▶ **Assigned task**
Go through the records below line by line, counting those that contain the word "font"; answer with the count only.

(Collected data)

*** Block opens ***

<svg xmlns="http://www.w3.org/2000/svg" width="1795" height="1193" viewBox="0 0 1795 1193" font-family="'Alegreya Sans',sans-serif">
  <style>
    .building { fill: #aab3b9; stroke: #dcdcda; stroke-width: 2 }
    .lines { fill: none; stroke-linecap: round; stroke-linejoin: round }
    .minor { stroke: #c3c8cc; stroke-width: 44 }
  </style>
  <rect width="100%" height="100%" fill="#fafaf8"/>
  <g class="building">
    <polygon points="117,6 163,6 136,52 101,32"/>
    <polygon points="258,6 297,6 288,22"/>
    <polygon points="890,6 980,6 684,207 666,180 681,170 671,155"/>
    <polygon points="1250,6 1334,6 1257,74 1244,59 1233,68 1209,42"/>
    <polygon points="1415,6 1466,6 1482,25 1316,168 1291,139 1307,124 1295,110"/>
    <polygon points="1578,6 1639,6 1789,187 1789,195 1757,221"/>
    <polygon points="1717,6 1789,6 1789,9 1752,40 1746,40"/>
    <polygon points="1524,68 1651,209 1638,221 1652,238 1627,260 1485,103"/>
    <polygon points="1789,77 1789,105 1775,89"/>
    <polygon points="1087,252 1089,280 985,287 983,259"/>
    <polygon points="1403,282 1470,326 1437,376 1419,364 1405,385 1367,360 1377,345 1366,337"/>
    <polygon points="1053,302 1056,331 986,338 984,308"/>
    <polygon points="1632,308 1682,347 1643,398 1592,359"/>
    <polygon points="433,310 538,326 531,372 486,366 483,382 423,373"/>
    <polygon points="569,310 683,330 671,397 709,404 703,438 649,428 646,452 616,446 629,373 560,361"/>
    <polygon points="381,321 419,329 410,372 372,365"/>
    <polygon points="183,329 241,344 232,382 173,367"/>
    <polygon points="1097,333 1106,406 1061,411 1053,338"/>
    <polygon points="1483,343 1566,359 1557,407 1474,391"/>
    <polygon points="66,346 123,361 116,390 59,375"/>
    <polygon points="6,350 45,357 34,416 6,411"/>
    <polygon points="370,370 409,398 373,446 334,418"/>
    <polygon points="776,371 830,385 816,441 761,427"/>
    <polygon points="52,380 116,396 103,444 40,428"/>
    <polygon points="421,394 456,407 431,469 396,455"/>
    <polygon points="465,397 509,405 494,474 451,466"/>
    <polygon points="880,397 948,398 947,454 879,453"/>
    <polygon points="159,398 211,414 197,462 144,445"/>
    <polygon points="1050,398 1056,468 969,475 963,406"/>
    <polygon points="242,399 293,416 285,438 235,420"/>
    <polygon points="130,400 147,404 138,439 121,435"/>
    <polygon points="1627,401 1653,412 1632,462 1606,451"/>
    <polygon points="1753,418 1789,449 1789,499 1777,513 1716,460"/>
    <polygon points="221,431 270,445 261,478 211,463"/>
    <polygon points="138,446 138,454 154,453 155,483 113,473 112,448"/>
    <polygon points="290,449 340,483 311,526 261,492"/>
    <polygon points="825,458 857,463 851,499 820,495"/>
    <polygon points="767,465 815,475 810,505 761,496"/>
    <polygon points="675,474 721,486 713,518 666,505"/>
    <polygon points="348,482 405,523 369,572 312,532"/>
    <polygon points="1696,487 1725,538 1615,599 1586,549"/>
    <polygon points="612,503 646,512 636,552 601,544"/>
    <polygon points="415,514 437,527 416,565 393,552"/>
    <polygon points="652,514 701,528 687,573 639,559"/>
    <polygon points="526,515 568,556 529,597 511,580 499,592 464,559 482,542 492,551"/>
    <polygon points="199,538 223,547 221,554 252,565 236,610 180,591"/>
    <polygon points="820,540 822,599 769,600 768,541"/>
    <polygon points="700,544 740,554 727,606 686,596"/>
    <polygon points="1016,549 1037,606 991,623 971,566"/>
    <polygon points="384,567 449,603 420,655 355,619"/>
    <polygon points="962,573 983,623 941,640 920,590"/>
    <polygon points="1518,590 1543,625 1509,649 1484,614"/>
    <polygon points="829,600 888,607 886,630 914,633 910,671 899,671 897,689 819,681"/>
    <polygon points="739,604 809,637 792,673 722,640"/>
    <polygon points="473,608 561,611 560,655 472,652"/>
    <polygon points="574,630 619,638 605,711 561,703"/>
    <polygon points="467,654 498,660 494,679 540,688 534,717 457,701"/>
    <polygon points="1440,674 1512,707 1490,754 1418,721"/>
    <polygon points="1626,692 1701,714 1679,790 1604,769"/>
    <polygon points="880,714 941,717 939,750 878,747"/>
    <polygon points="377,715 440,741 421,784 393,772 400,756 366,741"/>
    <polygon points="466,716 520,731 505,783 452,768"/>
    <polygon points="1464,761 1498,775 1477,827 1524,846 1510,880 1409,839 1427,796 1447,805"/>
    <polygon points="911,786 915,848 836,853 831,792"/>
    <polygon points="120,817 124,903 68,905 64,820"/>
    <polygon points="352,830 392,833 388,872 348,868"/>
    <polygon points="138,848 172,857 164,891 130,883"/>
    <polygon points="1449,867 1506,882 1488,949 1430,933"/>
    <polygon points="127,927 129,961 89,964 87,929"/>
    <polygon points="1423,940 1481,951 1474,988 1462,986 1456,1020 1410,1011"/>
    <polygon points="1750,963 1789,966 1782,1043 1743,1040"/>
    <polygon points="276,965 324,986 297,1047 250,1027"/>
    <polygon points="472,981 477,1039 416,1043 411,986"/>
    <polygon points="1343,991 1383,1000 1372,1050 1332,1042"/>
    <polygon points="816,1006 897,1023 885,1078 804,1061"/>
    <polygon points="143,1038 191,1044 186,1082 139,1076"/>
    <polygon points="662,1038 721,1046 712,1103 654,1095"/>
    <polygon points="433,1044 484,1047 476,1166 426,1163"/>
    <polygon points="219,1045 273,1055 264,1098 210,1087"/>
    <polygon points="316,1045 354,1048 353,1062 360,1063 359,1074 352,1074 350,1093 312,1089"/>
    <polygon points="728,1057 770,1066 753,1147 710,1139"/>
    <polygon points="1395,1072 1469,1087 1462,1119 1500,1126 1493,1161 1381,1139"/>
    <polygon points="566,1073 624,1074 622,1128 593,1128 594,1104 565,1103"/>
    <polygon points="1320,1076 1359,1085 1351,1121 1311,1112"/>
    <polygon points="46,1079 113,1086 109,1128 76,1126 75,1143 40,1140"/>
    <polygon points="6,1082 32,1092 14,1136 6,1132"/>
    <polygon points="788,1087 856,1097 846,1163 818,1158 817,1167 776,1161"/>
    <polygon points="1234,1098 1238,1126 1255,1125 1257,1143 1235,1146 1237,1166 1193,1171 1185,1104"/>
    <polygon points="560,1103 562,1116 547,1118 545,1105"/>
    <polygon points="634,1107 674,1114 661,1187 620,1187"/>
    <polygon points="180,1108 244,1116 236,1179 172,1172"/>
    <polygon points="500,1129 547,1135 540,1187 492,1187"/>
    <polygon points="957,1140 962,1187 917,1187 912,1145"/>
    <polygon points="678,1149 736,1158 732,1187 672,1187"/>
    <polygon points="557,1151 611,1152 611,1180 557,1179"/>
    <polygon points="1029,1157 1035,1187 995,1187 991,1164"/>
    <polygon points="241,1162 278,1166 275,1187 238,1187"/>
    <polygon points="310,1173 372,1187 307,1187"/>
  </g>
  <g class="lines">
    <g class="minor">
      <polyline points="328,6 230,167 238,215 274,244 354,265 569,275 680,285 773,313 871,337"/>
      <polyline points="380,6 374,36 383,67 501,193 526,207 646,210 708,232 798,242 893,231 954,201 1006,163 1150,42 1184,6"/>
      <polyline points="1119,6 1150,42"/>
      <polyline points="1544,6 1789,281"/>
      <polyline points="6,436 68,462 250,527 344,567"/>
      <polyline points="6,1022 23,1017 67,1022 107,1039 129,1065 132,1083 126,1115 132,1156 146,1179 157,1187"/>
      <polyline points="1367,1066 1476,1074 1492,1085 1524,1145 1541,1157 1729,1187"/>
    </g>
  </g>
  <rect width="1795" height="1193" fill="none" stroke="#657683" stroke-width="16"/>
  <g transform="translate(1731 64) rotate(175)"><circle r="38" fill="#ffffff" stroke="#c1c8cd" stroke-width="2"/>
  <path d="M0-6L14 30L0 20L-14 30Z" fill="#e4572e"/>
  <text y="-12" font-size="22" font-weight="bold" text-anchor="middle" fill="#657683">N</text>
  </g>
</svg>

*** Block closes ***

▶ **Solution to the problem**
2